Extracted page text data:
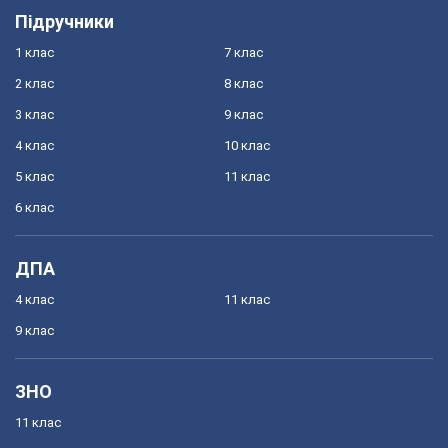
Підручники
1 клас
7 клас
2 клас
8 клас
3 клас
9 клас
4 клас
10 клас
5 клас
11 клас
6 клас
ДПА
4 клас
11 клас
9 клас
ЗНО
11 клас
* * *
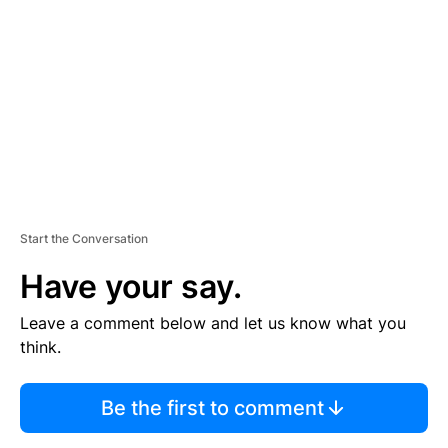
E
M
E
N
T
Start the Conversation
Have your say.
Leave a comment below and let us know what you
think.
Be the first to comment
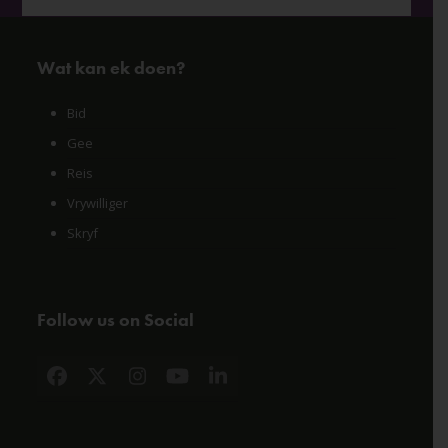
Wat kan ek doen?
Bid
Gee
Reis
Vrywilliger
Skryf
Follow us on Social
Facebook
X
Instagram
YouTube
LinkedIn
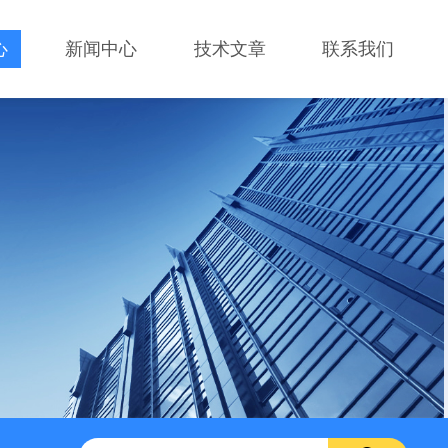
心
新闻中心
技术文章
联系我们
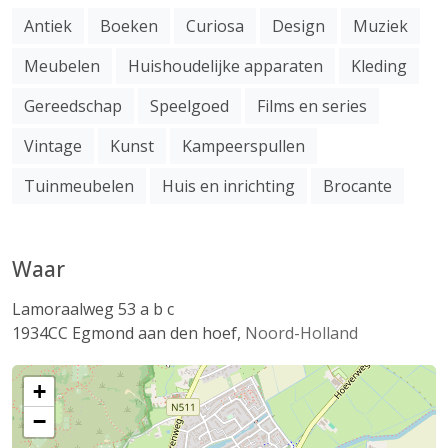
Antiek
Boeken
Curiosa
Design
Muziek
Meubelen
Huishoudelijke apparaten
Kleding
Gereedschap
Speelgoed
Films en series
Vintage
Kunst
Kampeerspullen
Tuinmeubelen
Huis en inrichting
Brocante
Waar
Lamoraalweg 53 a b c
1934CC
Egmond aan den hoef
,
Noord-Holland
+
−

Written task: Please report every line in the entries above that holds the string "comment".

Result of the exercise:
Leave a comment below and let us know what you
Be the first to comment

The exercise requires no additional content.